**RECORDED INFORMATION:**
★ ★ ★

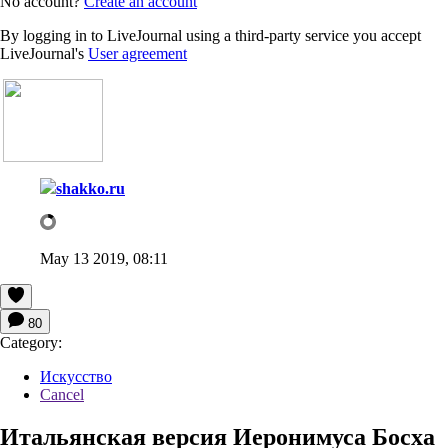
No account?
Create an account
By logging in to LiveJournal using a third-party service you accept
LiveJournal's
User agreement
shakko.ru
May 13 2019, 08:11
80
Category:
Искусство
Cancel
Итальянская версия Иеронимуса Босха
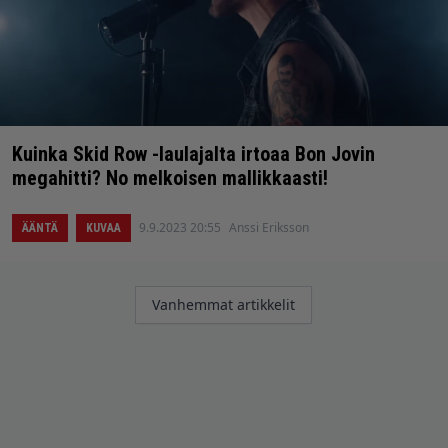
Kuinka Skid Row -laulajalta irtoaa Bon Jovin
megahitti? No melkoisen mallikkaasti!
9.9.2023 20:55
Anssi Eriksson
ÄÄNTÄ
KUVAA
Artikkelien
Vanhemmat artikkelit
selaus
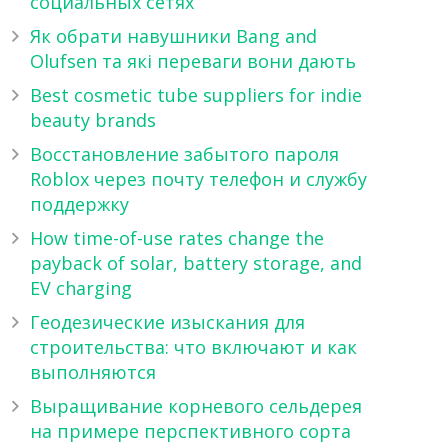
социальных сетях
Як обрати навушники Bang and
Olufsen та які переваги вони дають
Best cosmetic tube suppliers for indie
beauty brands
Восстановление забытого пароля
Roblox через почту телефон и службу
поддержку
How time-of-use rates change the
payback of solar, battery storage, and
EV charging
Геодезические изыскания для
строительства: что включают и как
выполняются
Выращивание корневого сельдерея
на примере перспективного сорта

★ ★ ★

**ASSIGNMENT:** Turn the text lines from all the records into a JSON list of strings, one string per line, with blank lines and the pictures left out.

**RESPONSE AREA:**
[
  "No account?",
  "Create an account",
  "By logging in to LiveJournal using a third-party service you accept",
  "LiveJournal's",
  "User agreement",
  "shakko.ru",
  "May 13 2019, 08:11",
  "80",
  "Category:",
  "Искусство",
  "Cancel",
  "Итальянская версия Иеронимуса Босха",
  "Kuinka Skid Row -laulajalta irtoaa Bon Jovin",
  "megahitti? No melkoisen mallikkaasti!",
  "9.9.2023 20:55",
  "Anssi Eriksson",
  "ÄÄNTÄ",
  "KUVAA",
  "Artikkelien",
  "Vanhemmat artikkelit",
  "selaus",
  "социальных сетях",
  "Як обрати навушники Bang and",
  "Olufsen та які переваги вони дають",
  "Best cosmetic tube suppliers for indie",
  "beauty brands",
  "Восстановление забытого пароля",
  "Roblox через почту телефон и службу",
  "поддержку",
  "How time-of-use rates change the",
  "payback of solar, battery storage, and",
  "EV charging",
  "Геодезические изыскания для",
  "строительства: что включают и как",
  "выполняются",
  "Выращивание корневого сельдерея",
  "на примере перспективного сорта"
]